Only persons who were parties to an action, or who were in privity with parties to the action, can be bound by a judgment in that action.

  • This means that when you’re dealing with nonmutual issue preclusion, at least ONE party has to be someone who was a party to the first action, or in privity with a party to the first action, and THIS has to be the person against whom you are trying to use issue preclusion.
  • You can’t use issue preclusion against someone who was a COMPLETE STRANGER to the prior litigation, because due process won’t allow that person to be bound by the judgment in the prior action.
22
Q

What is “defensive nonmutual issue preclusion”?

A

A party seeks to use issue preclusion to defend against a claim or defense asserted against him - as a shield.

23
Q

What is “offensive nonmutual issue preclusion”?

A

A person who was a nonparty to the first litigation tries to use issue preclusion offensively – to prove the nonparty’s claim – against someone who was a party to the prior action – as a sword.

24
Q

Special concerns with offensive use of nonmutual issue preclusion that mostly don’t exist with defensive use:

A
  • Wait and See Attitude
    • Party seeking to use issue preclusion in the second suit might deliberately NOT join the first suit, but will instead wait to see how it turns out. If the plaintiff WINS the first suit, the party in the second suit could use findings from the first suit to help his case; if the plaintiff LOSES the first suit, it won’t affect the party in the second suit because he was a stranger to the first suit and can’t be bound – so he just re-litigates all issues in HIS suit, with whatever lessons he might have learned from the plaintiff’s experience in the first suit.
  • Such a “wait and see” approach is EXACTLY THE OPPOSITE of what we want, because the purpose of the Preclusion Doctrine is to serve judicial economy.
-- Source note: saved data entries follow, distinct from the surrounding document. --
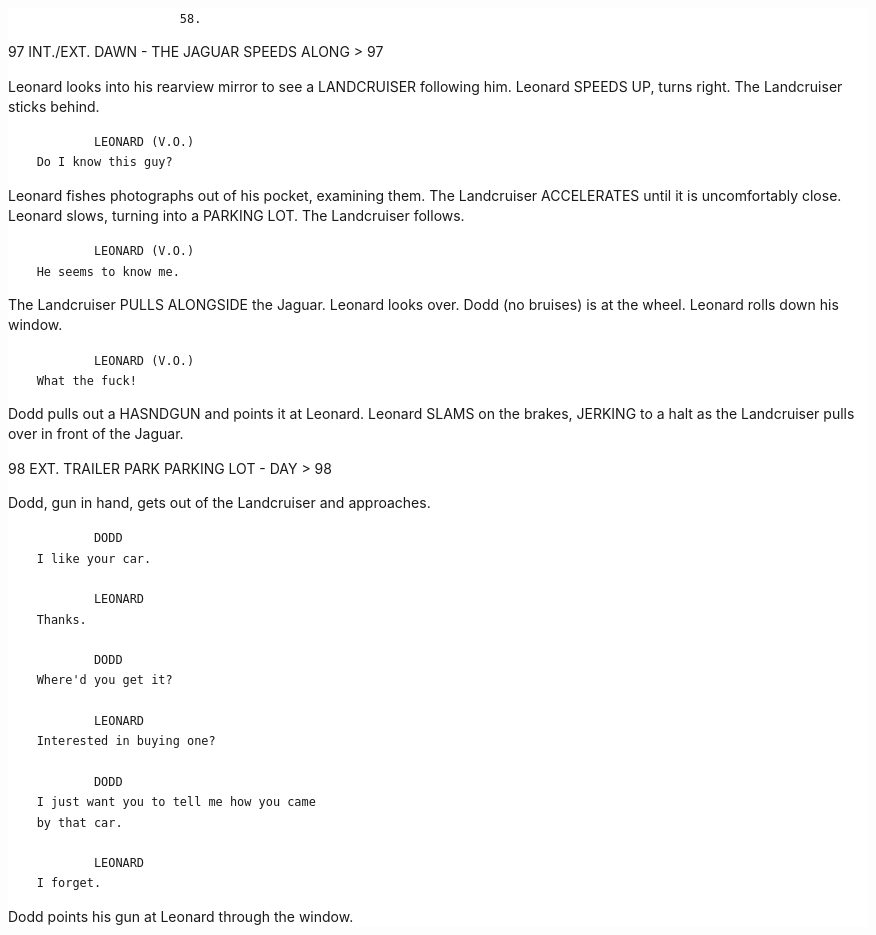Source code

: 




							58.

97   INT./EXT. DAWN - THE JAGUAR SPEEDS ALONG > 97

Leonard looks into his rearview mirror to see a LANDCRUISER
following him. Leonard SPEEDS UP, turns right. The
Landcruiser sticks behind.

				LEONARD (V.O.)
		Do I know this guy?

Leonard fishes photographs out of his pocket, examining them.
The Landcruiser ACCELERATES until it is uncomfortably close.
Leonard slows, turning into a PARKING LOT. The Landcruiser
follows.

				LEONARD (V.O.)
		He seems to know me.

The Landcruiser PULLS ALONGSIDE the Jaguar. Leonard looks
over. Dodd (no bruises) is at the wheel. Leonard rolls down
his window.

				LEONARD (V.O.)
		What the fuck!

Dodd pulls out a HASNDGUN and points it at Leonard. Leonard
SLAMS on the brakes, JERKING to a halt as the Landcruiser
pulls over in front of the Jaguar.

98   EXT. TRAILER PARK PARKING LOT - DAY >	 98

Dodd, gun in hand, gets out of the Landcruiser and
approaches.

				DODD
		I like your car.

				LEONARD
		Thanks.

				DODD
		Where'd you get it?

				LEONARD
		Interested in buying one?

				DODD
		I just want you to tell me how you came
		by that car.

				LEONARD
		I forget.

Dodd points his gun at Leonard through the window.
If we allow issue preclusion to be used in this circumstance, we are encouraging separate lawsuits, rather joinder of parties into one lawsuit.
  • Prior Inconsistent Judgments
    • Suppose a train crash results in 50 separate negligence lawsuits against the railroad, by 50 injured passengers. In cases 1-24, the railroad wins, no negligence found. Then, in Case #25, the passenger finally wins and the railroad is found negligent. If we allow offensive nonmutual issue preclusion in this scenario, this means that passengers 26-50 could now use issue preclusion against the railroad to prove negligence, precluding the railroad from re-litigating the finding in Case #25. This would be unfair.
25
Q

Parklane Factors for nonmutual issue preclusion

A
  • Trial court has broad discretion to determine whether offensive nonmutual issue preclusion should be permitted in a particular case, even when all basic requirements for its use are met.
  • Offensive nonmutual issue preclusion should NOT be permitted where:
    • A plaintiff could have easily joined in the prior action (but deliberately bypassed the opportunity to do so). (The “wait-and-see attitude” problem.)
  • Circumstances suggest that the use of offensive nonmutual issue preclusion would be unfair to the defendant. For example:
    • The stake of the party against whom preclusion is sought was small in first case and/or future litigation was not foreseeable, such that the party did not have the incentive to defend vigorously.
    • The judgment relied upon as the basis for preclusion is inconsistent with one or more previous judgments in favor of the party against whom preclusion is sought to be invoked. (See above railroad example)
    • The current action offers the party against whom preclusion is sought to be invoked procedural advantages that were unavailable in the first action and that could readily cause a different result.